The first mail questionnaire established the existence of continuing education programs in 291 of the 570 private, liberal arts colleges in the population selected on the basis of their relatively small size and less selective admissions standards. The second questionnaire mailed to 151 colleges produced 85 usable responses. The data from these responses were analyzed quantitatively and qualitatively.
Adult and continuing education programs were more diversified in 1977-78, aimed at more specific clientele groups, and more likely to provide support services. Newer programs in 1977-78 had a higher proportion of non-credit programs than did all programs in 1970-71.
The types, extent, and effect of many factors on program changes were reviewed. Key factors were identified and discussed, including the importance of top-level administrative support, the amount of time a program administrator could devote to the program, and the length of time the program had existed.
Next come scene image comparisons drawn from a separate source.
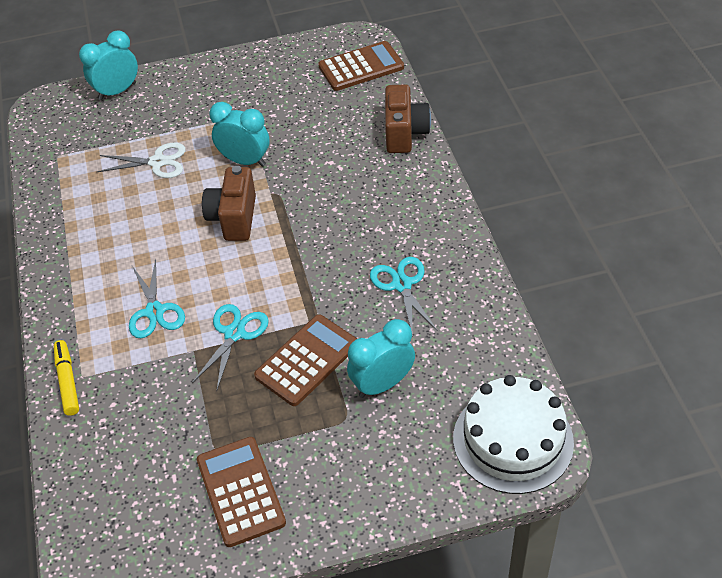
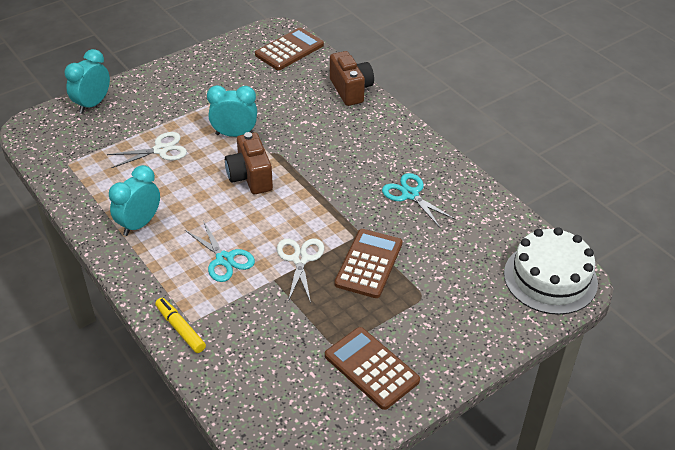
camera: 25 degrees left, 5 degrees down
turquoise scissors [192,304,269,390] -> white scissors [277,238,324,303]
turquoise clock [347,319,415,398] -> turquoise clock moved to [109,165,160,236]

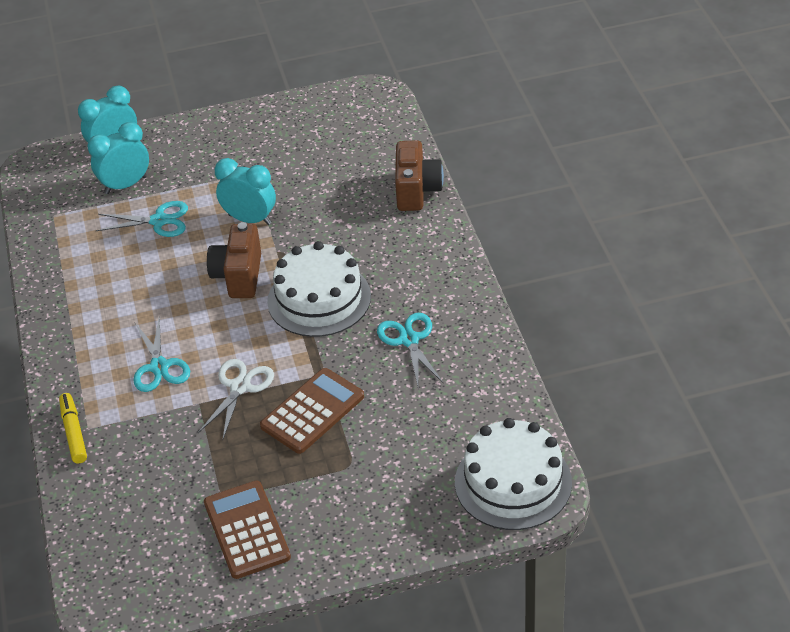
camera: 25 degrees right, 0 degrees up
white scissors [107,132,187,168] -> turquoise scissors [96,201,188,237]
turquoise clock [109,165,160,236] -> turquoise clock moved to [88,122,149,194]
brown calculator [255,28,324,70] -> none
none -> white cake [267,241,371,337]

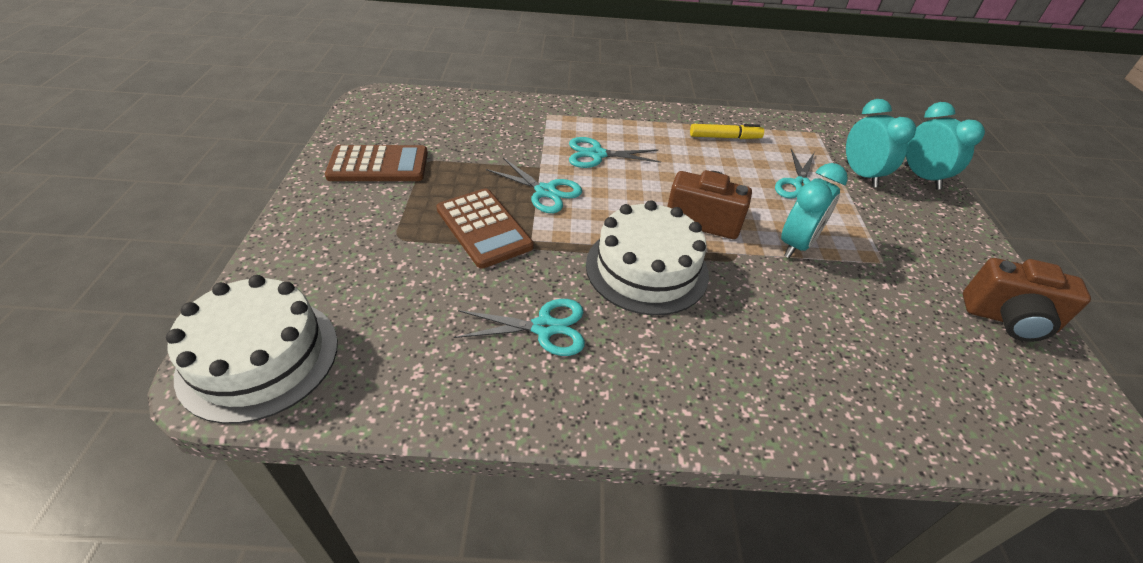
camera: 100 degrees right, 0 degrees up
yellow marker [59,393,87,464] -> yellow marker moved to [690,124,764,139]
white scissors [198,359,274,439] -> turquoise scissors [486,158,582,213]
brown camera [395,140,444,211] -> brown camera moved to [963,258,1091,342]

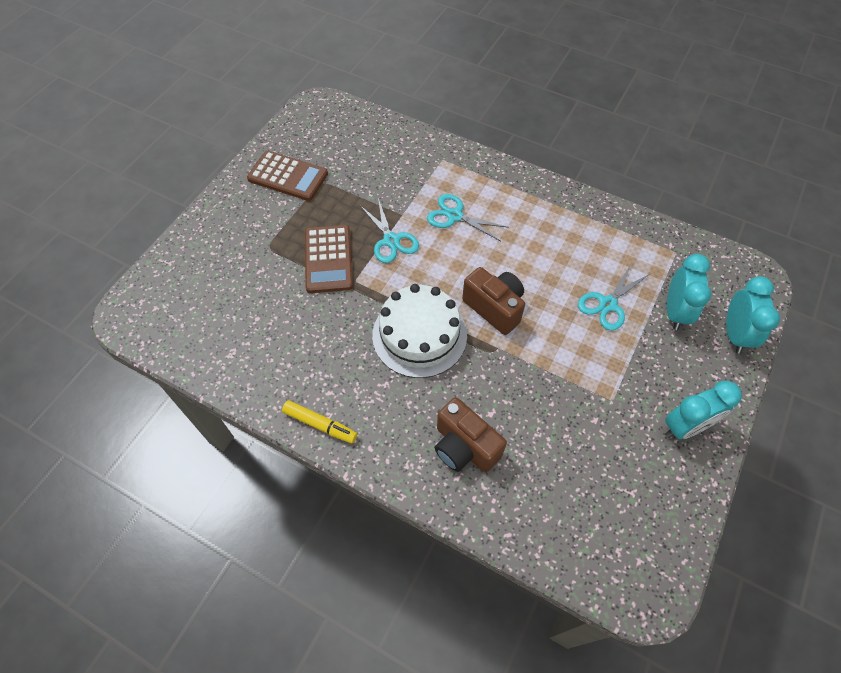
camera: 30 degrees right, 15 degrees up
white cake [166,275,338,424] -> none
turquoise scissors [454,299,585,356] -> none
yellow marker [690,124,764,139] -> yellow marker moved to [282,400,357,444]
turquoise clock [781,163,848,258] -> turquoise clock moved to [665,381,742,439]
brown camera [963,258,1091,342] -> brown camera moved to [435,397,507,473]

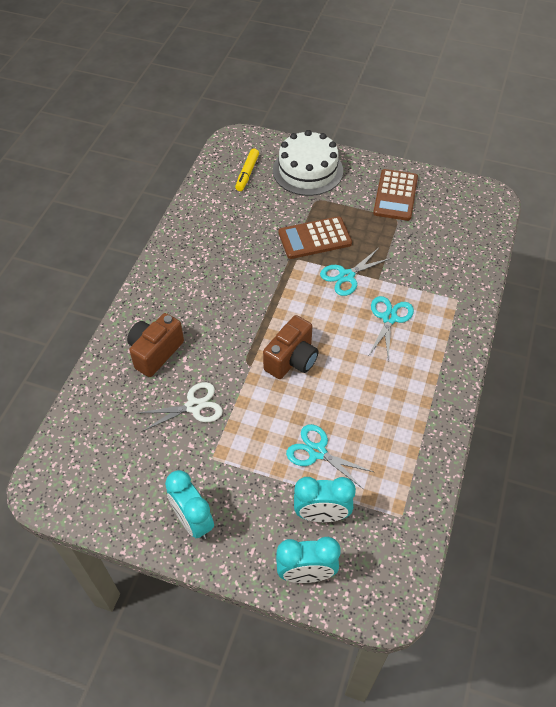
camera: 80 degrees right, 5 degrees down
yellow marker [282,400,357,444] -> yellow marker moved to [235,149,259,191]
white cake [372,284,467,378] -> white cake moved to [273,130,343,196]
none -> white scissors [136,382,223,432]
Variations between primarily credit, primarly non-credit, and mixed programs were identified. Primarily credit programs tended to be better supported by top-level administrators and faculty members; tended to have full-time program administrators; and tended to be older.
Finally, implications for theoreticians and practitioners were described. Ten recommendations for practitioners initiating or developing an adult and continuing education program in small, private, liberal arts colleges were presented.
Thesis (Ph.D.)--University of Illinois at Urbana-Champaign, 1983.